*** Records ***

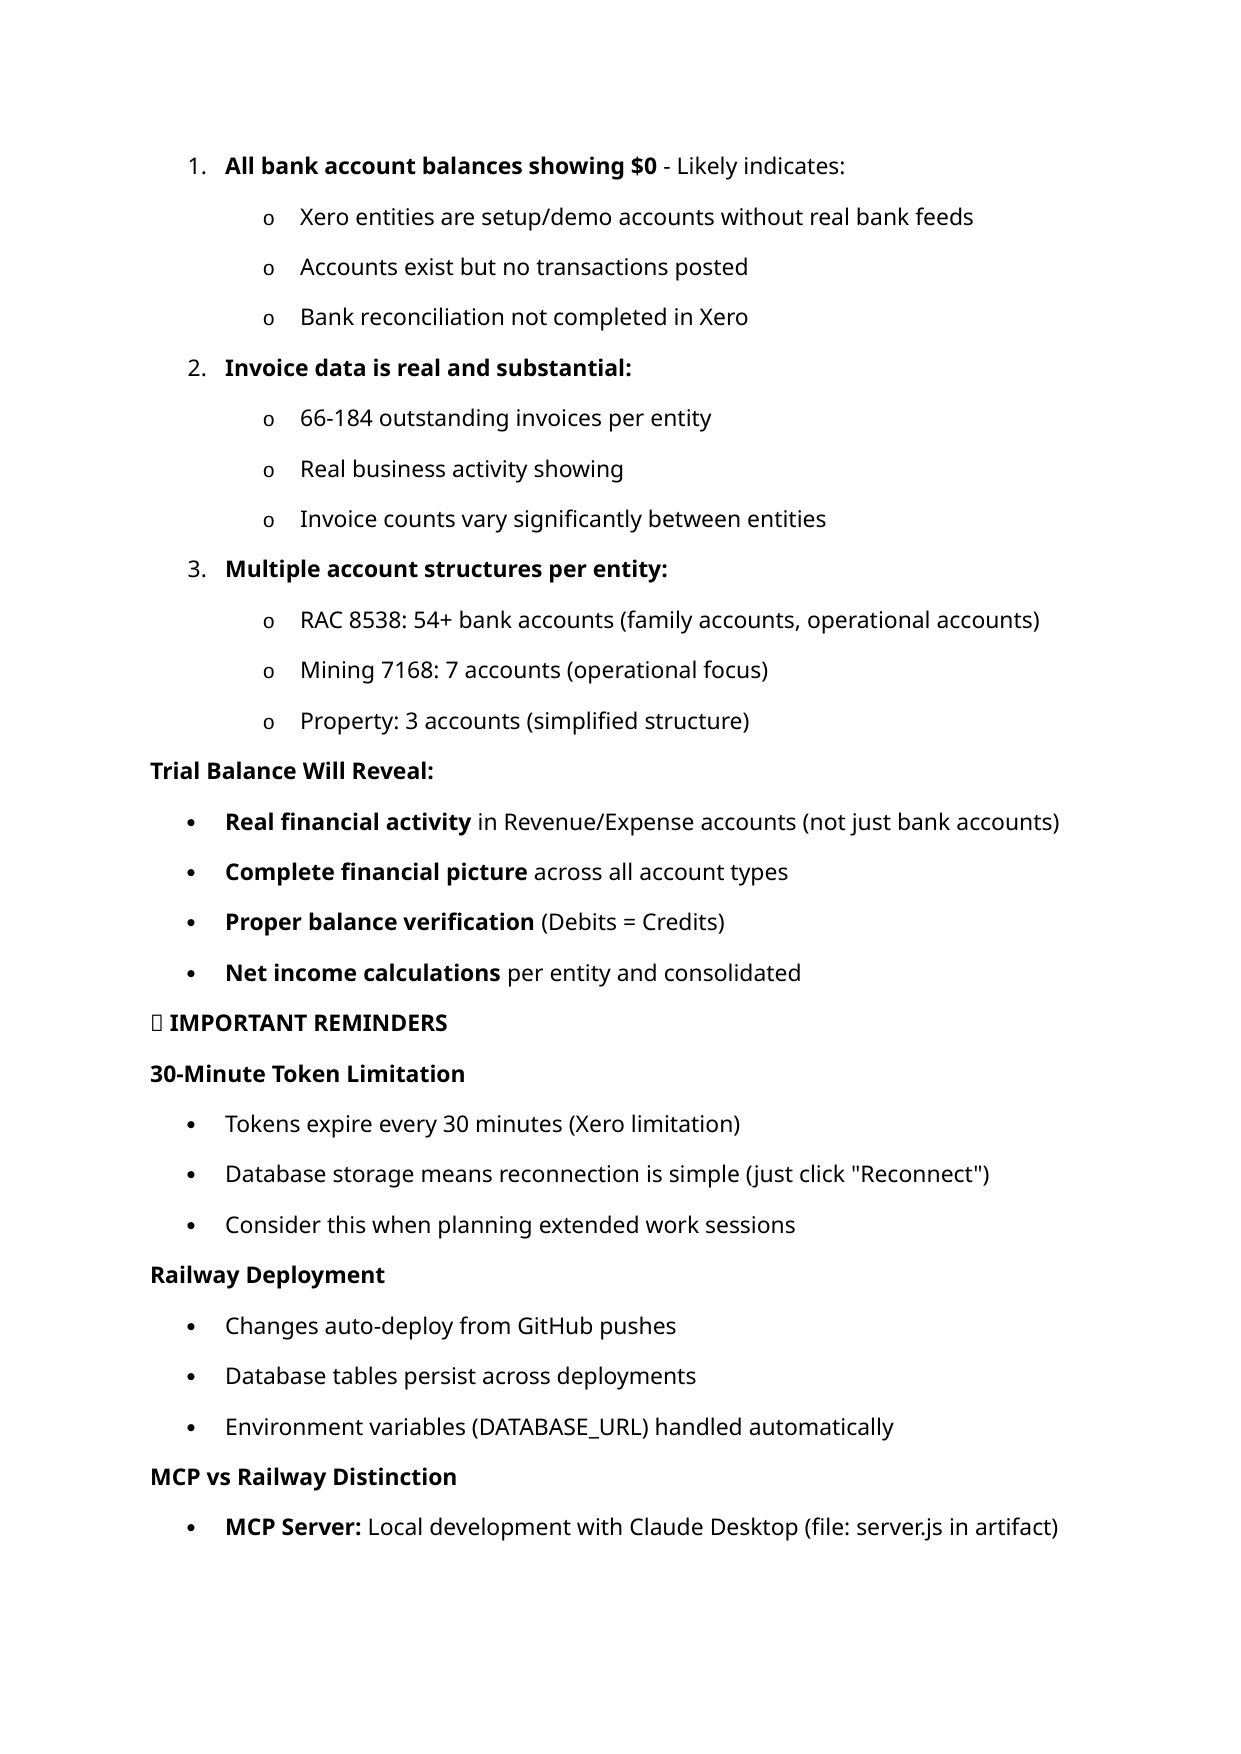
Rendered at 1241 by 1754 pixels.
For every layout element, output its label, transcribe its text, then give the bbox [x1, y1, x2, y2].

text Railway Deployment [150, 1259, 1090, 1290]
list Proper balance verification (Debits = Credits) [187, 906, 1090, 937]
list MCP Server: Local development with Claude Desktop (file: server.js in artifact) [187, 1511, 1090, 1542]
list Database storage means reconnection is simple (just click "Reconnect") [187, 1158, 1090, 1189]
list All bank account balances showing $0 - Likely indicates: [187, 150, 1090, 181]
list Net income calculations per entity and consolidated [187, 957, 1090, 988]
list Complete financial picture across all account types [187, 856, 1090, 887]
list Consider this when planning extended work sessions [187, 1209, 1090, 1240]
text Trial Balance Will Reveal: [150, 755, 1090, 786]
list RAC 8538: 54+ bank accounts (family accounts, operational accounts) [262, 604, 1090, 635]
list Invoice counts vary significantly between entities [262, 503, 1090, 534]
list 66-184 outstanding invoices per entity [262, 402, 1090, 433]
text MCP vs Railway Distinction [150, 1461, 1090, 1492]
text 🚨 IMPORTANT REMINDERS [150, 1007, 1090, 1038]
list Property: 3 accounts (simplified structure) [262, 704, 1090, 736]
list Xero entities are setup/demo accounts without real bank feeds [262, 200, 1090, 232]
list Environment variables (DATABASE_URL) handled automatically [187, 1410, 1090, 1442]
list Tokens expire every 30 minutes (Xero limitation) [187, 1108, 1090, 1139]
list Invoice data is real and substantial: [187, 352, 1090, 383]
list Real financial activity in Revenue/Expense accounts (not just bank accounts) [187, 805, 1090, 837]
list Multiple account structures per entity: [187, 553, 1090, 584]
list Real business activity showing [262, 452, 1090, 484]
text 30-Minute Token Limitation [150, 1057, 1090, 1089]
list Bank reconciliation not completed in Xero [262, 301, 1090, 332]
list Changes auto-deploy from GitHub pushes [187, 1309, 1090, 1341]
list Accounts exist but no transactions posted [262, 251, 1090, 282]
list Mining 7168: 7 accounts (operational focus) [262, 654, 1090, 685]
list Database tables persist across deployments [187, 1360, 1090, 1391]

***

**Your task**
Would you set down the entries exactly as given, minus their pictures?

**Response box**
Rendered at 1241 by 1754 pixels.
For every layout element, output its label, transcribe its text, then give the bbox [x1, y1, x2, y2].

text Railway Deployment [150, 1259, 1090, 1290]
list Proper balance verification (Debits = Credits) [187, 906, 1090, 937]
list MCP Server: Local development with Claude Desktop (file: server.js in artifact) [187, 1511, 1090, 1542]
list Database storage means reconnection is simple (just click "Reconnect") [187, 1158, 1090, 1189]
list All bank account balances showing $0 - Likely indicates: [187, 150, 1090, 181]
list Net income calculations per entity and consolidated [187, 957, 1090, 988]
list Complete financial picture across all account types [187, 856, 1090, 887]
list Consider this when planning extended work sessions [187, 1209, 1090, 1240]
text Trial Balance Will Reveal: [150, 755, 1090, 786]
list RAC 8538: 54+ bank accounts (family accounts, operational accounts) [262, 604, 1090, 635]
list Invoice counts vary significantly between entities [262, 503, 1090, 534]
list 66-184 outstanding invoices per entity [262, 402, 1090, 433]
text MCP vs Railway Distinction [150, 1461, 1090, 1492]
text 🚨 IMPORTANT REMINDERS [150, 1007, 1090, 1038]
list Property: 3 accounts (simplified structure) [262, 704, 1090, 736]
list Xero entities are setup/demo accounts without real bank feeds [262, 200, 1090, 232]
list Environment variables (DATABASE_URL) handled automatically [187, 1410, 1090, 1442]
list Tokens expire every 30 minutes (Xero limitation) [187, 1108, 1090, 1139]
list Invoice data is real and substantial: [187, 352, 1090, 383]
list Real financial activity in Revenue/Expense accounts (not just bank accounts) [187, 805, 1090, 837]
list Multiple account structures per entity: [187, 553, 1090, 584]
list Real business activity showing [262, 452, 1090, 484]
text 30-Minute Token Limitation [150, 1057, 1090, 1089]
list Bank reconciliation not completed in Xero [262, 301, 1090, 332]
list Changes auto-deploy from GitHub pushes [187, 1309, 1090, 1341]
list Accounts exist but no transactions posted [262, 251, 1090, 282]
list Mining 7168: 7 accounts (operational focus) [262, 654, 1090, 685]
list Database tables persist across deployments [187, 1360, 1090, 1391]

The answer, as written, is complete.